2017年02月22日 | ディスカバー!奈良(毎日新聞)
NPO法人「奈良まほろばソムリエの会」が毎日新聞奈良版に好評連載中の「ディスカバー!奈良」、第5回(2/9掲載)は「竹の寒干し 生駒・高山 冬の風物詩」、執筆されたのは四條畷市にお住まいの津山進さんである。全文を紹介すると、

1月も半ばを過ぎると、生駒市の高山を訪れ「竹の寒干し」の写真を撮る人の姿をみかけます。竹の寒干しは、良質の竹を油ぬきし、1~2月にかけて円すいのように組み上げ、天日干しにする作業です。整然と並ぶ光景は、高山の冬の風物詩として知られています。

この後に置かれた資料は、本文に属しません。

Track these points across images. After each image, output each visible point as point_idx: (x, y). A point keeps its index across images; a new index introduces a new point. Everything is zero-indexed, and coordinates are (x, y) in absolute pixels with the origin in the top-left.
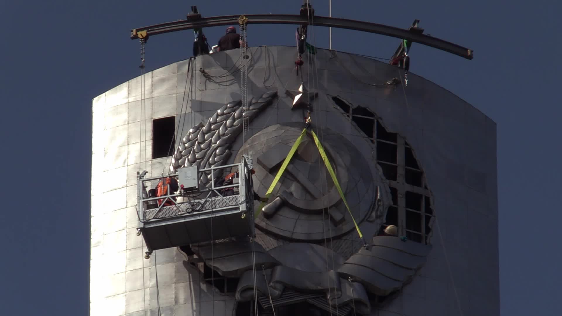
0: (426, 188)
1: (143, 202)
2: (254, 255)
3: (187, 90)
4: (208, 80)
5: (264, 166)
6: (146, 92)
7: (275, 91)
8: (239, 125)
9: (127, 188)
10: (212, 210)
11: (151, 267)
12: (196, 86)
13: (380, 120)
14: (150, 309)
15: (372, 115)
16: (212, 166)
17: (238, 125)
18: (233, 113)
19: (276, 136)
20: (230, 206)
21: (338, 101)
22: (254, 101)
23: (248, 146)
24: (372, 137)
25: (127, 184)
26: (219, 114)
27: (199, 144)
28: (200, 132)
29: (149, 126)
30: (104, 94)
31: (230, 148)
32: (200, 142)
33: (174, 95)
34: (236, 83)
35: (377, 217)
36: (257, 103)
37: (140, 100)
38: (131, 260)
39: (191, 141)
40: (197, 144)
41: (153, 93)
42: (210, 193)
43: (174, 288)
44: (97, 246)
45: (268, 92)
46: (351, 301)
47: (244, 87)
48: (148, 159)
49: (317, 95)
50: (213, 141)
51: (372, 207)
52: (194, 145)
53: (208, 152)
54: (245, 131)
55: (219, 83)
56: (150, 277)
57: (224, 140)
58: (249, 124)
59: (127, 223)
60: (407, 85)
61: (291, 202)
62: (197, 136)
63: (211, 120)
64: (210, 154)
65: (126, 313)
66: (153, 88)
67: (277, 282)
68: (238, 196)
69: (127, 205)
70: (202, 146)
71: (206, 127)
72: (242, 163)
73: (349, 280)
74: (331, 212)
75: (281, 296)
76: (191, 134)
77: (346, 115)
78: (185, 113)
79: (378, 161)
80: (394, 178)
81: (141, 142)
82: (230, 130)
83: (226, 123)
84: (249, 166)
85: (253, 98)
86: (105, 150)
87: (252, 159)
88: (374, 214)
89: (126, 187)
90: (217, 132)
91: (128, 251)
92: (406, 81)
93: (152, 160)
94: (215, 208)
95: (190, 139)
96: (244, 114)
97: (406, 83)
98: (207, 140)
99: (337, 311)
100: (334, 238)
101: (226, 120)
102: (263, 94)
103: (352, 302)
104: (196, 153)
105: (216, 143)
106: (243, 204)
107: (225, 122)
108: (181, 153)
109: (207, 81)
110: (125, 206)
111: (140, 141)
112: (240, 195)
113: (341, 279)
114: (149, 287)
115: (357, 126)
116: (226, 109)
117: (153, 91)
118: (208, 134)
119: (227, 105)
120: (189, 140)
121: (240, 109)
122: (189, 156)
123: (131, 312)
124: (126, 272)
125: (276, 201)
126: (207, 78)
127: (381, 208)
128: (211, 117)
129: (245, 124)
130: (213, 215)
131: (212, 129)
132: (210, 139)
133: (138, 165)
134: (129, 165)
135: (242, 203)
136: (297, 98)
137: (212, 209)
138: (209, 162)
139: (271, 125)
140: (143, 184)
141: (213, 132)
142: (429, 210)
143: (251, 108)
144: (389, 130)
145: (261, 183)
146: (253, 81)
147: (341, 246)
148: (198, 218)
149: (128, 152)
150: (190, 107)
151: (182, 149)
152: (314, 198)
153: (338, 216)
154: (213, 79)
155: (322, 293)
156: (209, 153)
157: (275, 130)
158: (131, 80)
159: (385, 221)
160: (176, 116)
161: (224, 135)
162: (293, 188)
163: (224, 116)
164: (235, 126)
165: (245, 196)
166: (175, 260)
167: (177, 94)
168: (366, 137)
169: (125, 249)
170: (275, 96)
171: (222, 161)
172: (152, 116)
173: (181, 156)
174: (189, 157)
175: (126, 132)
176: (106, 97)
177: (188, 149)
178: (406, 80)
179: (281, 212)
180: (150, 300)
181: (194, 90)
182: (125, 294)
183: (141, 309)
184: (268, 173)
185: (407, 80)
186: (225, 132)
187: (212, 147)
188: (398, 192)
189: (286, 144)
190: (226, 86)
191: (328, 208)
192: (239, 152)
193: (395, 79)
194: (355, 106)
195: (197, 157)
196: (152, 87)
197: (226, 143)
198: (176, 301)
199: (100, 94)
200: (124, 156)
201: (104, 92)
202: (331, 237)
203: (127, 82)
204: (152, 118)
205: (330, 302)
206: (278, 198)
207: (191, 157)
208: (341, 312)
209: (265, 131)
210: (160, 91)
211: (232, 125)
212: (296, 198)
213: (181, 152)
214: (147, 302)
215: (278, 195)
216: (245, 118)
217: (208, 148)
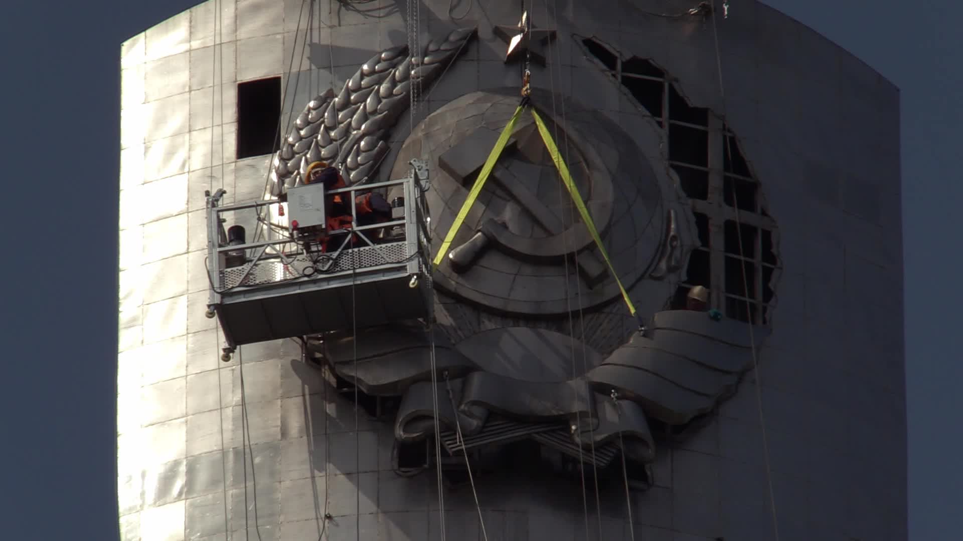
0: (764, 213)
1: (220, 252)
2: (433, 354)
3: (304, 25)
4: (344, 6)
5: (452, 173)
6: (224, 31)
7: (473, 28)
8: (404, 93)
9: (188, 216)
10: (354, 271)
11: (234, 367)
12: (321, 19)
13: (676, 85)
14: (233, 448)
15: (659, 73)
16: (351, 174)
17: (402, 93)
18: (391, 72)
19: (474, 114)
20: (388, 263)
21: (595, 48)
22: (432, 47)
23: (420, 134)
24: (660, 116)
25: (188, 208)
26: (364, 72)
27: (328, 129)
28: (330, 107)
29: (231, 97)
30: (143, 34)
31: (386, 137)
32: (328, 125)
33: (279, 36)
34: (397, 11)
35: (671, 270)
36: (437, 50)
37: (212, 46)
38: (195, 354)
39: (311, 125)
40: (323, 130)
41: (238, 33)
42: (350, 236)
43: (279, 407)
44: (130, 327)
45: (460, 30)
46: (616, 435)
47: (413, 19)
48: (228, 159)
49: (553, 35)
50: (353, 124)
51: (661, 250)
52: (318, 133)
53: (344, 146)
54: (414, 105)
55: (364, 13)
56: (233, 387)
57: (374, 123)
58: (423, 91)
59: (188, 281)
60: (727, 15)
61: (503, 241)
62: (323, 115)
63: (350, 84)
64: (349, 148)
65: (186, 455)
66: (238, 21)
67: (474, 403)
68: (403, 244)
69: (188, 249)
70: (333, 134)
71: (339, 97)
72: (411, 179)
73: (612, 396)
74: (580, 260)
75: (481, 431)
76: (312, 111)
77: (610, 74)
78: (298, 70)
79: (671, 162)
80: (703, 195)
81: (213, 126)
82: (386, 103)
83: (379, 89)
84: (423, 183)
85: (431, 42)
86: (146, 141)
87: (427, 170)
88: (663, 265)
89: (187, 214)
90: (361, 107)
91: (190, 335)
92: (726, 8)
93: (236, 162)
94: (360, 267)
95: (309, 119)
96: (413, 72)
97: (726, 13)
98: (342, 123)
99: (594, 456)
100: (588, 311)
101: (379, 83)
102: (451, 33)
103: (619, 437)
104: (320, 148)
105: (359, 129)
106: (412, 260)
107: (377, 87)
108: (292, 148)
109: (343, 8)
110: (185, 250)
111: (211, 125)
112: (406, 242)
113: (596, 394)
114: (231, 406)
115: (630, 96)
116: (379, 62)
117: (238, 27)
118: (345, 112)
119: (381, 53)
120: (307, 123)
121: (405, 62)
122: (307, 153)
123: (196, 453)
124: (187, 376)
125: (475, 239)
126: (342, 4)
127: (677, 253)
128: (350, 78)
129: (414, 93)
130: (356, 280)
131: (352, 101)
132: (349, 120)
133: (208, 172)
134: (193, 171)
135: (410, 259)
136: (516, 40)
137: (354, 269)
138: (346, 165)
139: (466, 94)
140: (218, 217)
141: (353, 106)
142: (769, 257)
143: (426, 59)
144: (694, 102)
145: (446, 204)
146: (432, 9)
147: (601, 325)
148: (325, 286)
149: (190, 146)
150: (309, 58)
151: (294, 139)
152: (549, 233)
153: (594, 270)
154: (354, 5)
155: (561, 422)
156: (345, 148)
157: (473, 103)
158: (195, 7)
159: (684, 277)
160: (282, 76)
161: (374, 112)
162: (509, 213)
163: (375, 76)
164: (396, 95)
165: (417, 244)
166: (281, 353)
167: (283, 33)
168: (648, 116)
169: (185, 332)
170: (473, 37)
171: (371, 162)
172: (236, 76)
173: (293, 154)
174: (308, 156)
175: (187, 107)
176: (147, 39)
177: (306, 140)
178: (726, 5)
179: (484, 262)
180: (233, 431)
181: (318, 26)
182: (185, 418)
183: (215, 448)
184: (460, 186)
185: (728, 6)
186: (378, 106)
187: (351, 137)
188: (710, 222)
189: (494, 130)
190: (379, 17)
191: (576, 254)
192: (404, 146)
193: (704, 4)
194: (628, 56)
195: (324, 154)
196: (236, 19)
197: (379, 129)
198: (284, 433)
199: (134, 35)
200: (182, 154)
201: (144, 30)
202: (581, 308)
203: (188, 11)
204: (236, 81)
205: (578, 440)
206: (479, 234)
207: (310, 155)
208: (600, 459)
209: (454, 104)
210: (251, 28)
211: (390, 94)
212: (513, 234)
213: (293, 146)
214: (228, 435)
215: (479, 228)
216: (413, 80)
217: (345, 138)
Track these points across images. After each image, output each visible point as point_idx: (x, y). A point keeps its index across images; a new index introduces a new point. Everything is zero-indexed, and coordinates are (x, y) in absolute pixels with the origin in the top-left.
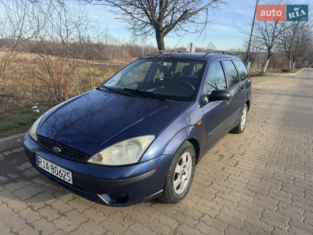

高山の竹を材料として作られるのが「茶筌(ちゃせん)」や「茶道具」などです。これらの竹工芸品は、小刀とやすりを用いて手作業で丹念に作り上げられます。

茶筌は、室町時代の中期に鷹山城主の次男であった宗砌(そうせつ)が、親交のあった奈良の称名寺ゆかりの茶人村田珠光(じゅこう)から製作を頼まれたのが始まりとされています。以後、今日まで脈々と受け継がれ、高山は全国一の茶筌の産地になりました。

また、高山竹林園には珍しい竹や笹(ささ)が約50種類も植えられ、資料館に茶筌の製作実演コーナーもあり、憩いの場としても楽しめます。 

(写真)竹の寒干し=生駒市高山町で       
(メモ)近鉄奈良線富雄駅、または近鉄けいはんな線学研北生駒駅から傍示行きのバスで「上大北」下車、高山竹林園まで徒歩5分。【奈良まほろばソムリエの会 津山 進】


これは珍しい光景である。昔ながらに円錐形に組んで天日干しにしているのだ。私もいちど訪ねたいと思う。津山さん、良い情報を有り難うございました!